A close relationship between management and economics has led to the development of managerial economics. Management is the guidance, leadership and control of the efforts of a group of people towards some common objective. While this description does inform about the purpose or function of management, it tells us little about the nature of the management process. Koontz and O’Donell define management as the creation and maintenance of an internal environment in an enterprise where individuals, working together in groups, can perform efficiently and effectively towards the attainment of group goals. Thus, management is:
- An activity or an ongoing process
- A purposive process
- An art of getting things done by other people.

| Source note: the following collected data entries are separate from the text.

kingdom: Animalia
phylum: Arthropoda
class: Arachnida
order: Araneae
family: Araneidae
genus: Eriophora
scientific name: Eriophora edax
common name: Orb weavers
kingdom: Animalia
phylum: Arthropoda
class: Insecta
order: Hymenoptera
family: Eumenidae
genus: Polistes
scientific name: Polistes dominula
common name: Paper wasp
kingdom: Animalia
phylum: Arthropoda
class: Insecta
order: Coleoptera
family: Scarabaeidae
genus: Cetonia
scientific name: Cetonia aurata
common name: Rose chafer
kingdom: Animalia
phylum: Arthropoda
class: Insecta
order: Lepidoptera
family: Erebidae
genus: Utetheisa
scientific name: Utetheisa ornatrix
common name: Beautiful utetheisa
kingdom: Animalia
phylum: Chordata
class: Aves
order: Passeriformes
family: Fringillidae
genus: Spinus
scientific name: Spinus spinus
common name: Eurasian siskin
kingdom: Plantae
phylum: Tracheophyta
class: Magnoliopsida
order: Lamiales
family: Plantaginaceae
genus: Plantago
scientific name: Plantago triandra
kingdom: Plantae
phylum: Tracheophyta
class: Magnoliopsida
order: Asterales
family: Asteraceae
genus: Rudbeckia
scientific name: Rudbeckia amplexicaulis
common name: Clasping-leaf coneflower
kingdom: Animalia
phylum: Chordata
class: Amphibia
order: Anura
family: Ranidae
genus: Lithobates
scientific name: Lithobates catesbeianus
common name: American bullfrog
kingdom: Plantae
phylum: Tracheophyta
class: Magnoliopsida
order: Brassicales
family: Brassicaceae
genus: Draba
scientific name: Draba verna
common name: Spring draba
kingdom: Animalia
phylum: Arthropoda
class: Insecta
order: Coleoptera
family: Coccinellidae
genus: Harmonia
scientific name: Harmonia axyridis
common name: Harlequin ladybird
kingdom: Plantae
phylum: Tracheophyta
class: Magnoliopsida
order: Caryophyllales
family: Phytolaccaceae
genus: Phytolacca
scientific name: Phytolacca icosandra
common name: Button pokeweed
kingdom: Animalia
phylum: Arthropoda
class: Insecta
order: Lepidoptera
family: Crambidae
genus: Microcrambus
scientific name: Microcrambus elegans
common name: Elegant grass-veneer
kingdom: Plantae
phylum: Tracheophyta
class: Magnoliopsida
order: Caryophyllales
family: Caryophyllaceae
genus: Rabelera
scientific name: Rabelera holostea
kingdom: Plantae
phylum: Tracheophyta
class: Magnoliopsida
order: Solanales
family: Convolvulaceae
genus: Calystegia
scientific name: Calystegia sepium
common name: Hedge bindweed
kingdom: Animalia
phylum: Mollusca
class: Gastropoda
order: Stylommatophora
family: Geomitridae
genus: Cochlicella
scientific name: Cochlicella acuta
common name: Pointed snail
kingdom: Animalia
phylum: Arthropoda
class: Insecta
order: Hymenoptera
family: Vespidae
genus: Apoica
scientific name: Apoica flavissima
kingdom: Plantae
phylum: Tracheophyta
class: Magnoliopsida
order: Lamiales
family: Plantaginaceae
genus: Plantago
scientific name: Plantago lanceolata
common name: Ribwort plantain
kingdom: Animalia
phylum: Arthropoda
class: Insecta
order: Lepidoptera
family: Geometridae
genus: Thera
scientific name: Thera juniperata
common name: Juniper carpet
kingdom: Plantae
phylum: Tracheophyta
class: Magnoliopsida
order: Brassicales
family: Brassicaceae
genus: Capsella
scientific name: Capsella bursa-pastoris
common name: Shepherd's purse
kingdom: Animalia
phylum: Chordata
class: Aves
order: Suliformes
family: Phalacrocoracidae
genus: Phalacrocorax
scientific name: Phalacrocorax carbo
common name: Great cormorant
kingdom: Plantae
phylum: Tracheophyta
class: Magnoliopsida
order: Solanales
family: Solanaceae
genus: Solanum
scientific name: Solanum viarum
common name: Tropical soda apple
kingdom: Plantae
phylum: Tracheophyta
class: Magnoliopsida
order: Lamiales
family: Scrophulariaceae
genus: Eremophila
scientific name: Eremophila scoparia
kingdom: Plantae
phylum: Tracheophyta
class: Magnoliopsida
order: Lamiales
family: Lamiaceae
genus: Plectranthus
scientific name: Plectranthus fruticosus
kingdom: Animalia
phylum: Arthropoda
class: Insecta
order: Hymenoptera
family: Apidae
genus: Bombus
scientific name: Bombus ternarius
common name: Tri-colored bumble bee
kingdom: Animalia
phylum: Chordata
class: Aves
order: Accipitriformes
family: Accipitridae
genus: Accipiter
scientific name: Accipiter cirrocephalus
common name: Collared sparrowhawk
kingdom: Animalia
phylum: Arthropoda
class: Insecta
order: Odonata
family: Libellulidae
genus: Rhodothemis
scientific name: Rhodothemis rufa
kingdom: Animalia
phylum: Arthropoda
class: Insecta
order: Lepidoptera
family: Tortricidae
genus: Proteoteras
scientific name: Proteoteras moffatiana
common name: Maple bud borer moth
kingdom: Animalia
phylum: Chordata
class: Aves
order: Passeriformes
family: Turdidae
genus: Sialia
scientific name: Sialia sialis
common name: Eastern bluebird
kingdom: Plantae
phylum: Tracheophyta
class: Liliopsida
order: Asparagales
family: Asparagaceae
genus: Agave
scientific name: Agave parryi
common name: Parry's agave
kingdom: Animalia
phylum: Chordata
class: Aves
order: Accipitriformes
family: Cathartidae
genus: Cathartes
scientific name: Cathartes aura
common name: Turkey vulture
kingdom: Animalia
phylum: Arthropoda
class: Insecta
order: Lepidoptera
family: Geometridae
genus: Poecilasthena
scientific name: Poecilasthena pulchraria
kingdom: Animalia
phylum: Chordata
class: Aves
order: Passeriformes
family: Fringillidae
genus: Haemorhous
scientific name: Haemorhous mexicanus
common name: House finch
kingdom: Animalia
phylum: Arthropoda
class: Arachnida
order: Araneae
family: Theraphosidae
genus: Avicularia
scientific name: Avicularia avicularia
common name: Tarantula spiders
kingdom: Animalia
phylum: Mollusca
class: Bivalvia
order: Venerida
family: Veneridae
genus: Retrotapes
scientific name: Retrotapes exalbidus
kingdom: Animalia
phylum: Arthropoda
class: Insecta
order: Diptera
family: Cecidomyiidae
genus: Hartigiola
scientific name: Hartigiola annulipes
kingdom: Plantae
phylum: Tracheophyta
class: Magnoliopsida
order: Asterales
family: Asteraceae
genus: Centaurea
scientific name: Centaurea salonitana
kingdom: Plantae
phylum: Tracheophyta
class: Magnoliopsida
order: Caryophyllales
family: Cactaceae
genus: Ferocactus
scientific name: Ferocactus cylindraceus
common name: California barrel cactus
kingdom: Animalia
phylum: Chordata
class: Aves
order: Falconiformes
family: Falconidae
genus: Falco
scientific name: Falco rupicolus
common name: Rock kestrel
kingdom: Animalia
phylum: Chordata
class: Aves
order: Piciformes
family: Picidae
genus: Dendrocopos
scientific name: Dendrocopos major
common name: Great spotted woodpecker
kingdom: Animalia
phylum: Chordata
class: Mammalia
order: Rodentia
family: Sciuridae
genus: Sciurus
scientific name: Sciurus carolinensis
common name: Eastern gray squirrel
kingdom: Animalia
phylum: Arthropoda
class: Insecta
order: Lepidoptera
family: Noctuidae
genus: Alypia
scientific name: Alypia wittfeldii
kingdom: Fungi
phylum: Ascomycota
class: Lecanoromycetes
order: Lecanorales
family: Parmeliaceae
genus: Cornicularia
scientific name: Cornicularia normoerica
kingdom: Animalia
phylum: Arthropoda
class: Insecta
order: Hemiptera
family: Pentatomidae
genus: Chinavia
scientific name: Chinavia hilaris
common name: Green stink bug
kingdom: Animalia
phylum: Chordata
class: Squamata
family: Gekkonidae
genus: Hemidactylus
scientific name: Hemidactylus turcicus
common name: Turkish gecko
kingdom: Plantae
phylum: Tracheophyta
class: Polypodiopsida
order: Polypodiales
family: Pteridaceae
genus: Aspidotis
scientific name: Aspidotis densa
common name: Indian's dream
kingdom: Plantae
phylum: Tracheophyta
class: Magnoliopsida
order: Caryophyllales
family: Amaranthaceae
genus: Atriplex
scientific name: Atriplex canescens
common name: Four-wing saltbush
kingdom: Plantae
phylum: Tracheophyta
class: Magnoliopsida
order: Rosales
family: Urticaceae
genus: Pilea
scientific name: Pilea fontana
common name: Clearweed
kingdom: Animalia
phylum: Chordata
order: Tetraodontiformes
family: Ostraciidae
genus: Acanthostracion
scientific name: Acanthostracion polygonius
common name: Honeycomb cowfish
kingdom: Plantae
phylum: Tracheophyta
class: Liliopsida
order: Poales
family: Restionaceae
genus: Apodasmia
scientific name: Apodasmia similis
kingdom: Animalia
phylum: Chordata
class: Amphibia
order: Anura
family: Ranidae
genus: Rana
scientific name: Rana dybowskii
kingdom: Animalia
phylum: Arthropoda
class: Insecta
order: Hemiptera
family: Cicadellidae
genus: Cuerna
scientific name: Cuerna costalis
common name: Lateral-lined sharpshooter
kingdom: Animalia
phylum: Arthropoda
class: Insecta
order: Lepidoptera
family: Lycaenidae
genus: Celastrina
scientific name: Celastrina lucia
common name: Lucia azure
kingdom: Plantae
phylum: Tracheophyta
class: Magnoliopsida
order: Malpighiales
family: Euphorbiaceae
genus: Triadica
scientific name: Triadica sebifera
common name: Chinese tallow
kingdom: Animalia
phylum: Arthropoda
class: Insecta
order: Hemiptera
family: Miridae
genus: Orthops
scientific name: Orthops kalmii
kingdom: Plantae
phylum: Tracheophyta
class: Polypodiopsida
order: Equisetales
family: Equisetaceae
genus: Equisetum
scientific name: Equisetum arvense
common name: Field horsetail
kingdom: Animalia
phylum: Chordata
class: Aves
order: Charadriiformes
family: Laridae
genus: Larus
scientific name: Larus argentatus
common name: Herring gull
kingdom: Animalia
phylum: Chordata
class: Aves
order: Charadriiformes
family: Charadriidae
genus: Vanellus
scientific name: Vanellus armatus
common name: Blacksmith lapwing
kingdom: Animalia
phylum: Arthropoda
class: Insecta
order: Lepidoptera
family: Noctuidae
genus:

On the other hand, economics as stated above is engaged in analyzing and providing answers to manifestations of the most fundamental problem of scarcity. Scarcity of resources results from two fundamental facts of life:
- Human wants are virtually unlimited and insatiable, and
- Economic resources to satisfy these human demands are limited.
Thus, we cannot have everything we want; we must make choices broadly in regard to the following:
- What to produce?
- How to produce? and
- For whom to produce?
These three choice problems have become the three central issues of an economy. Economics has developed several concepts and analytical tools to deal with the question of allocation of scarce resources among competing ends. The non-trivial problem that needs to be addressed is how an economy through its various institutions solves or answers the three crucial questions posed above. There are three ways by which this can be achieved. One, entirely by the market mechanism, two entirely by the government or finally and more reasonably by a combination of the first two approaches. Realistically all economies employ the last option, but the relative roles of the market and government vary across countries.
According to the central deduction of economic theory, under certain conditions, markets allocate resources efficiently. ‘Efficiency’ has a special meaning in this context. The theory says that markets will produce an outcome such that, given the economy’s scarce resources, it is impossible to make anybody better-off without making somebody else worse-off.